## Data provided:

--- START ---

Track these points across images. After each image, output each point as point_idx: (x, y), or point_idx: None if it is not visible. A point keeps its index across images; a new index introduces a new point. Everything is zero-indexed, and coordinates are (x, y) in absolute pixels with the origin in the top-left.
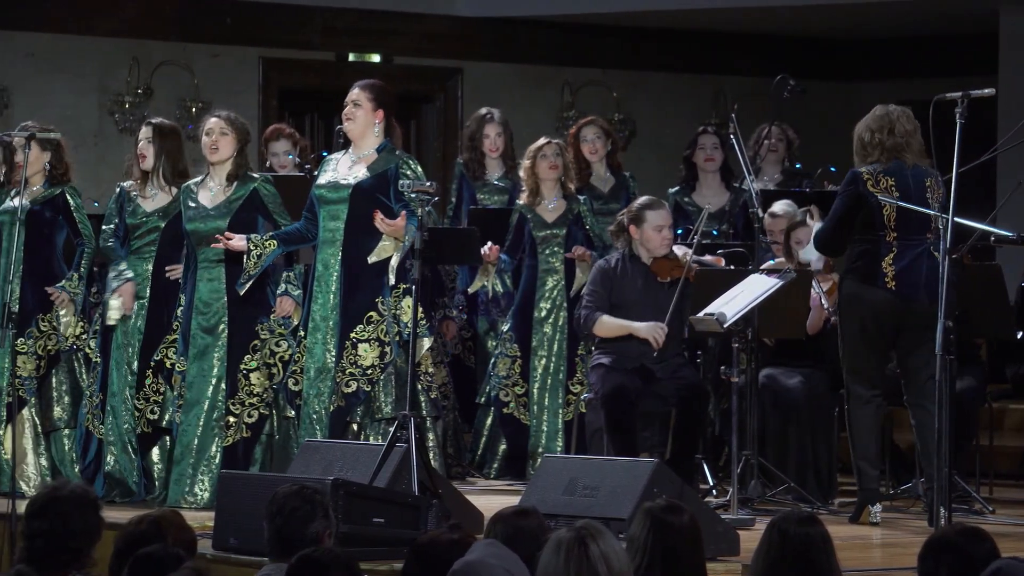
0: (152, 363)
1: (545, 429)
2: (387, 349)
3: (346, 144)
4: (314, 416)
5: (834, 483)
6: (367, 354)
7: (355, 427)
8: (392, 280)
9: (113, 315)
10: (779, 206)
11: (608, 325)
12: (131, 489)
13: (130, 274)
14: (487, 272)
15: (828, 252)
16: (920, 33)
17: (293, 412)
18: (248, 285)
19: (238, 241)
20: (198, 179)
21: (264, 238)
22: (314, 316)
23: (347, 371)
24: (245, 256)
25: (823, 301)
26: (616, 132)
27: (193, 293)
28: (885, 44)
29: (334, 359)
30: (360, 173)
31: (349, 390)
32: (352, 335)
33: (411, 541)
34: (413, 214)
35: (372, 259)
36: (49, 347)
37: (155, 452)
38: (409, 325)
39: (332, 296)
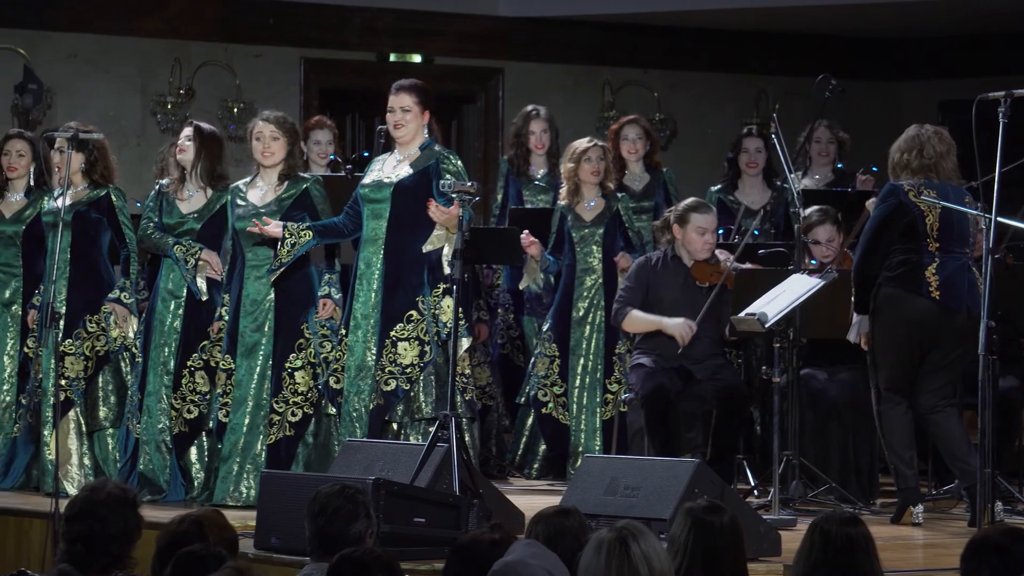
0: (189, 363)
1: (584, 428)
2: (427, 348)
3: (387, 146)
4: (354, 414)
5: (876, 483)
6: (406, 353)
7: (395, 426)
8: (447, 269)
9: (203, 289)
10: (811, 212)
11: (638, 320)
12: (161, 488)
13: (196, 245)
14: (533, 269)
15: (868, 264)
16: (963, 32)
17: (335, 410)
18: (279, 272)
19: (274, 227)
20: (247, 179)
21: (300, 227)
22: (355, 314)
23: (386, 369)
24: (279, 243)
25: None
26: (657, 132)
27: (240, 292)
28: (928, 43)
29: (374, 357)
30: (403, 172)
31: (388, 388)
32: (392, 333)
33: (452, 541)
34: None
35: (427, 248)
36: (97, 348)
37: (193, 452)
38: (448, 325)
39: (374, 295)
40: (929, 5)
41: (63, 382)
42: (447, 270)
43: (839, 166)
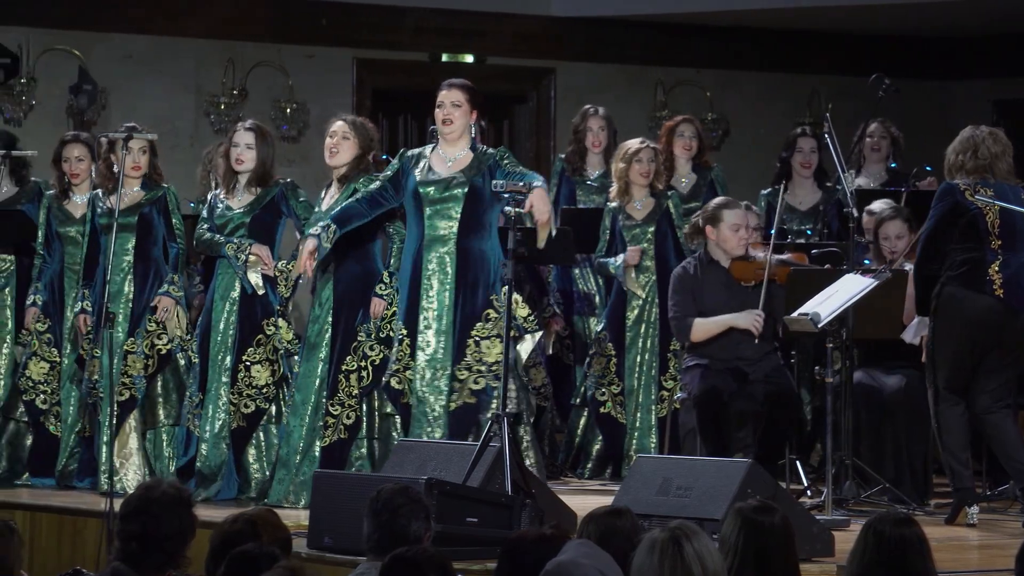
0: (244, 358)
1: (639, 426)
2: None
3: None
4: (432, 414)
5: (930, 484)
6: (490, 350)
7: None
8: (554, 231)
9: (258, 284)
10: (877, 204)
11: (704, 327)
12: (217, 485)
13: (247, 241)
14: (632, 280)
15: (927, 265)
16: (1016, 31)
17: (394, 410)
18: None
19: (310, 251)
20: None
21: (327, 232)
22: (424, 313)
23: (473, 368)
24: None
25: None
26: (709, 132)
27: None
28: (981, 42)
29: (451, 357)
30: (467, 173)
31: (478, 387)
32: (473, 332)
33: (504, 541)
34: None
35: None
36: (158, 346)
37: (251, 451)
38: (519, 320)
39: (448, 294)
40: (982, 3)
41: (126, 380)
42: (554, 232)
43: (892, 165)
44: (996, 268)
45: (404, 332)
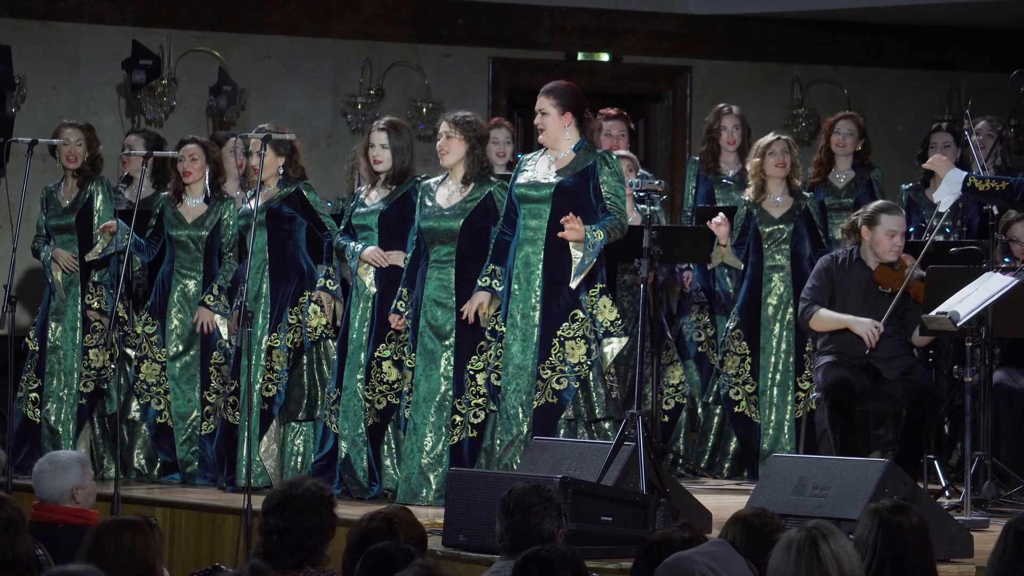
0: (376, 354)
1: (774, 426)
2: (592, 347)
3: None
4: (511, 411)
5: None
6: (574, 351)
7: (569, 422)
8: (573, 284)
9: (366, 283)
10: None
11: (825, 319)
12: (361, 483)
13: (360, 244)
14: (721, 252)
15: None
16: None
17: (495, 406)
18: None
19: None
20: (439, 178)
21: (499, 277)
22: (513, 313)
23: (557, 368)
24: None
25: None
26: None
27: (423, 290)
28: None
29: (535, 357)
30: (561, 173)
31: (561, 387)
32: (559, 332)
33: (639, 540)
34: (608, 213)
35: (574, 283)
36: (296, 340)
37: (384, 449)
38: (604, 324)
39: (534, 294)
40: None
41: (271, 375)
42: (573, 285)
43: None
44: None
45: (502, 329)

--- END ---

Look above for the line with "17: (293, 412)" and the line with "38: (409, 325)", and reproduce exactly those two lines plus every line between, nothing more.

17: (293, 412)
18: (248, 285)
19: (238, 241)
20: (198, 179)
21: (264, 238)
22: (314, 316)
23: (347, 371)
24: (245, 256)
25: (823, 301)
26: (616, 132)
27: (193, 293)
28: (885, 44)
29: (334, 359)
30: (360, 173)
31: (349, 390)
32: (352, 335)
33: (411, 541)
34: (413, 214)
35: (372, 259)
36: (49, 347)
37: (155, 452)
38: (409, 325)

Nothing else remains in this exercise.